(Dataset entries)
• • •

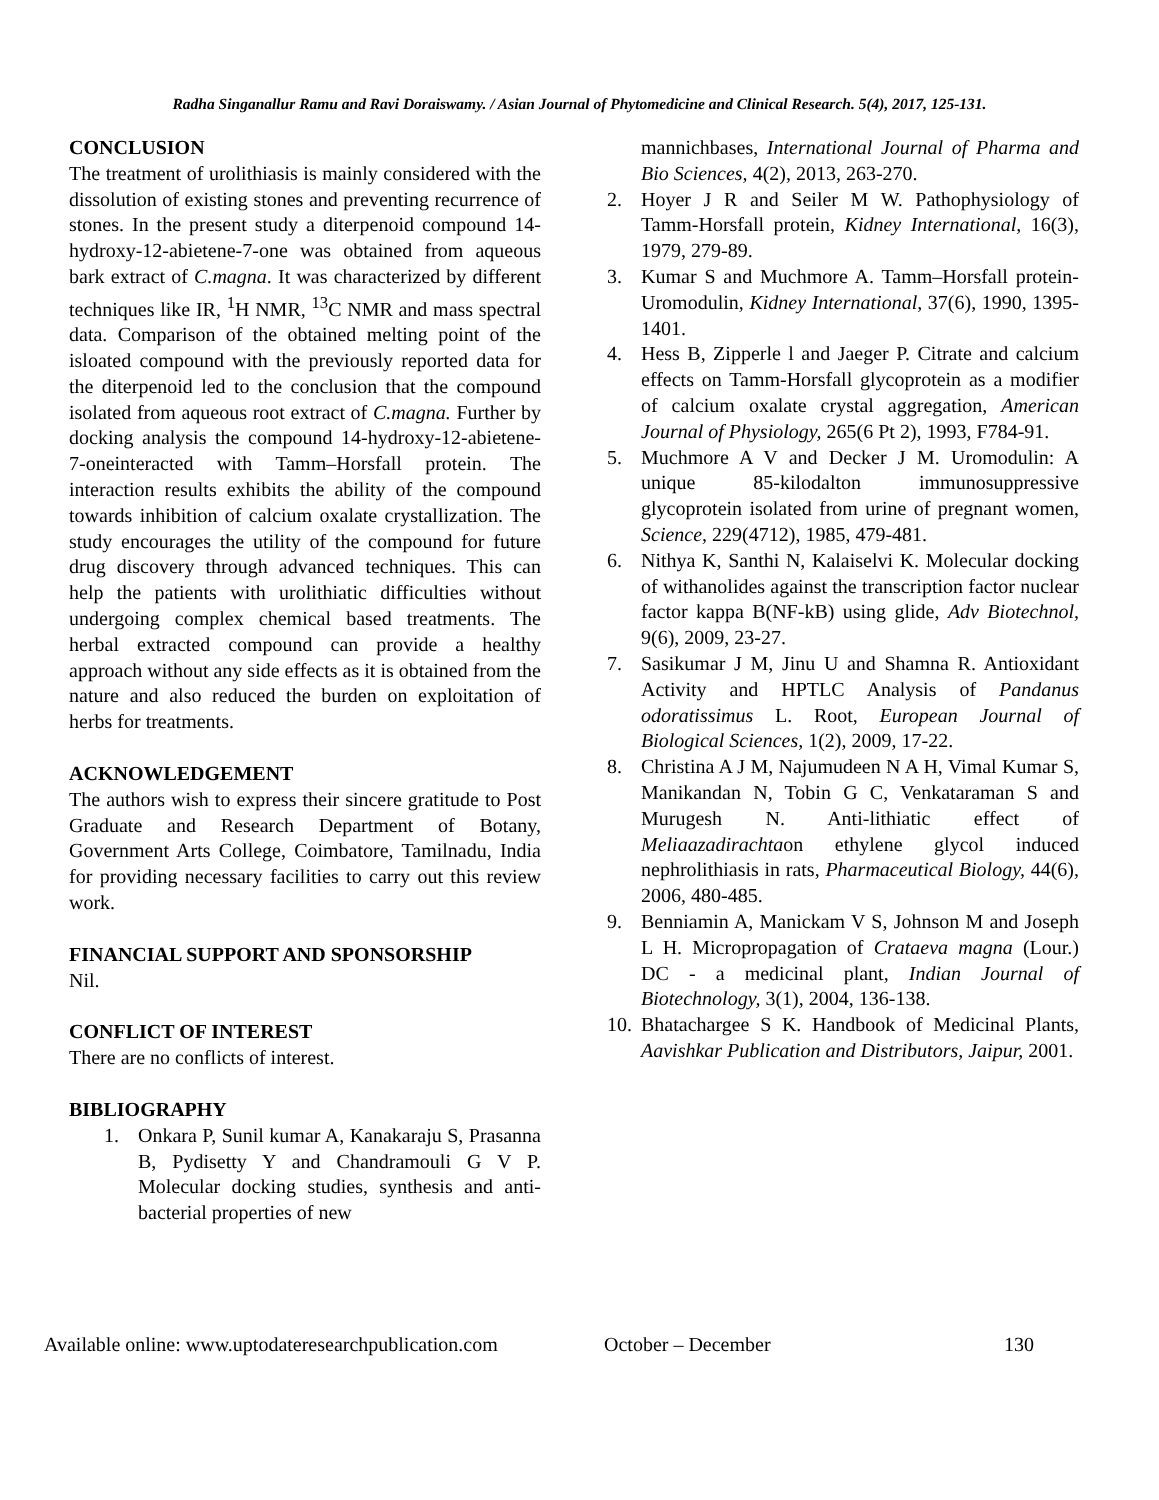Radha Singanallur Ramu and Ravi Doraiswamy. / Asian Journal of Phytomedicine and Clinical Research. 5(4), 2017, 125-131.
CONCLUSION
The treatment of urolithiasis is mainly considered with the dissolution of existing stones and preventing recurrence of stones. In the present study a diterpenoid compound 14-hydroxy-12-abietene-7-one was obtained from aqueous bark extract of C.magna. It was characterized by different techniques like IR, <sup>1</sup>H NMR, <sup>13</sup>C NMR and mass spectral data. Comparison of the obtained melting point of the isloated compound with the previously reported data for the diterpenoid led to the conclusion that the compound isolated from aqueous root extract of C.magna. Further by docking analysis the compound 14-hydroxy-12-abietene-7-oneinteracted with Tamm–Horsfall protein. The interaction results exhibits the ability of the compound towards inhibition of calcium oxalate crystallization. The study encourages the utility of the compound for future drug discovery through advanced techniques. This can help the patients with urolithiatic difficulties without undergoing complex chemical based treatments. The herbal extracted compound can provide a healthy approach without any side effects as it is obtained from the nature and also reduced the burden on exploitation of herbs for treatments.
ACKNOWLEDGEMENT
The authors wish to express their sincere gratitude to Post Graduate and Research Department of Botany, Government Arts College, Coimbatore, Tamilnadu, India for providing necessary facilities to carry out this review work.
FINANCIAL SUPPORT AND SPONSORSHIP
Nil.
CONFLICT OF INTEREST
There are no conflicts of interest.
BIBLIOGRAPHY
1. Onkara P, Sunil kumar A, Kanakaraju S, Prasanna B, Pydisetty Y and Chandramouli G V P. Molecular docking studies, synthesis and anti-bacterial properties of new
mannichbases, International Journal of Pharma and Bio Sciences, 4(2), 2013, 263-270.
2. Hoyer J R and Seiler M W. Pathophysiology of Tamm-Horsfall protein, Kidney International, 16(3), 1979, 279-89.
3. Kumar S and Muchmore A. Tamm–Horsfall protein-Uromodulin, Kidney International, 37(6), 1990, 1395-1401.
4. Hess B, Zipperle l and Jaeger P. Citrate and calcium effects on Tamm-Horsfall glycoprotein as a modifier of calcium oxalate crystal aggregation, American Journal of Physiology, 265(6 Pt 2), 1993, F784-91.
5. Muchmore A V and Decker J M. Uromodulin: A unique 85-kilodalton immunosuppressive glycoprotein isolated from urine of pregnant women, Science, 229(4712), 1985, 479-481.
6. Nithya K, Santhi N, Kalaiselvi K. Molecular docking of withanolides against the transcription factor nuclear factor kappa B(NF-kB) using glide, Adv Biotechnol, 9(6), 2009, 23-27.
7. Sasikumar J M, Jinu U and Shamna R. Antioxidant Activity and HPTLC Analysis of Pandanus odoratissimus L. Root, European Journal of Biological Sciences, 1(2), 2009, 17-22.
8. Christina A J M, Najumudeen N A H, Vimal Kumar S, Manikandan N, Tobin G C, Venkataraman S and Murugesh N. Anti-lithiatic effect of Meliaazadirachtaon ethylene glycol induced nephrolithiasis in rats, Pharmaceutical Biology, 44(6), 2006, 480-485.
9. Benniamin A, Manickam V S, Johnson M and Joseph L H. Micropropagation of Crataeva magna (Lour.) DC - a medicinal plant, Indian Journal of Biotechnology, 3(1), 2004, 136-138.
10. Bhatachargee S K. Handbook of Medicinal Plants, Aavishkar Publication and Distributors, Jaipur, 2001.
Available online: www.uptodateresearchpublication.com October – December 130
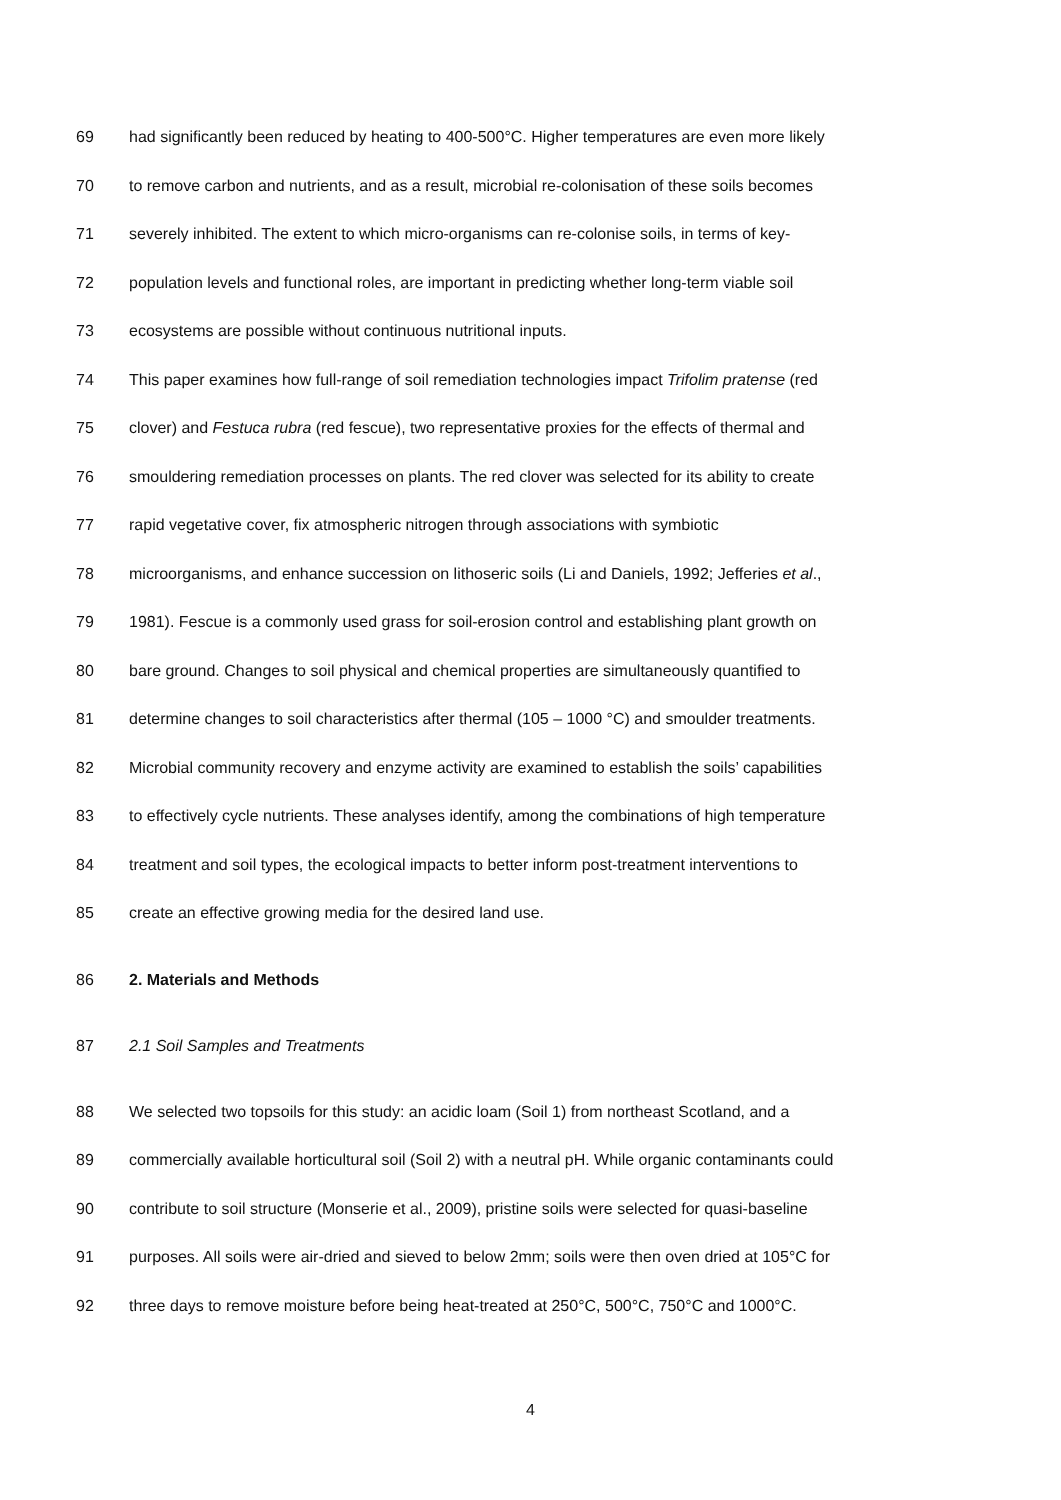69 had significantly been reduced by heating to 400-500°C. Higher temperatures are even more likely
70 to remove carbon and nutrients, and as a result, microbial re-colonisation of these soils becomes
71 severely inhibited. The extent to which micro-organisms can re-colonise soils, in terms of key-
72 population levels and functional roles, are important in predicting whether long-term viable soil
73 ecosystems are possible without continuous nutritional inputs.
74 This paper examines how full-range of soil remediation technologies impact Trifolim pratense (red
75 clover) and Festuca rubra (red fescue), two representative proxies for the effects of thermal and
76 smouldering remediation processes on plants. The red clover was selected for its ability to create
77 rapid vegetative cover, fix atmospheric nitrogen through associations with symbiotic
78 microorganisms, and enhance succession on lithoseric soils (Li and Daniels, 1992; Jefferies et al.,
79 1981). Fescue is a commonly used grass for soil-erosion control and establishing plant growth on
80 bare ground. Changes to soil physical and chemical properties are simultaneously quantified to
81 determine changes to soil characteristics after thermal (105 – 1000 °C) and smoulder treatments.
82 Microbial community recovery and enzyme activity are examined to establish the soils’ capabilities
83 to effectively cycle nutrients. These analyses identify, among the combinations of high temperature
84 treatment and soil types, the ecological impacts to better inform post-treatment interventions to
85 create an effective growing media for the desired land use.
86 2. Materials and Methods
87 2.1 Soil Samples and Treatments
88 We selected two topsoils for this study: an acidic loam (Soil 1) from northeast Scotland, and a
89 commercially available horticultural soil (Soil 2) with a neutral pH. While organic contaminants could
90 contribute to soil structure (Monserie et al., 2009), pristine soils were selected for quasi-baseline
91 purposes. All soils were air-dried and sieved to below 2mm; soils were then oven dried at 105°C for
92 three days to remove moisture before being heat-treated at 250°C, 500°C, 750°C and 1000°C.
4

• • •

> [EXERCISE]
Return, with no change at all, every line in the entries above from the line containing "The authors wish" through the line containing "6. Nithya K, Santhi".

> [EXERCISE SOLUTION]
The authors wish to express their sincere gratitude to Post Graduate and Research Department of Botany, Government Arts College, Coimbatore, Tamilnadu, India for providing necessary facilities to carry out this review work.
FINANCIAL SUPPORT AND SPONSORSHIP
Nil.
CONFLICT OF INTEREST
There are no conflicts of interest.
BIBLIOGRAPHY
1. Onkara P, Sunil kumar A, Kanakaraju S, Prasanna B, Pydisetty Y and Chandramouli G V P. Molecular docking studies, synthesis and anti-bacterial properties of new
mannichbases, International Journal of Pharma and Bio Sciences, 4(2), 2013, 263-270.
2. Hoyer J R and Seiler M W. Pathophysiology of Tamm-Horsfall protein, Kidney International, 16(3), 1979, 279-89.
3. Kumar S and Muchmore A. Tamm–Horsfall protein-Uromodulin, Kidney International, 37(6), 1990, 1395-1401.
4. Hess B, Zipperle l and Jaeger P. Citrate and calcium effects on Tamm-Horsfall glycoprotein as a modifier of calcium oxalate crystal aggregation, American Journal of Physiology, 265(6 Pt 2), 1993, F784-91.
5. Muchmore A V and Decker J M. Uromodulin: A unique 85-kilodalton immunosuppressive glycoprotein isolated from urine of pregnant women, Science, 229(4712), 1985, 479-481.
6. Nithya K, Santhi N, Kalaiselvi K. Molecular docking of withanolides against the transcription factor nuclear factor kappa B(NF-kB) using glide, Adv Biotechnol, 9(6), 2009, 23-27.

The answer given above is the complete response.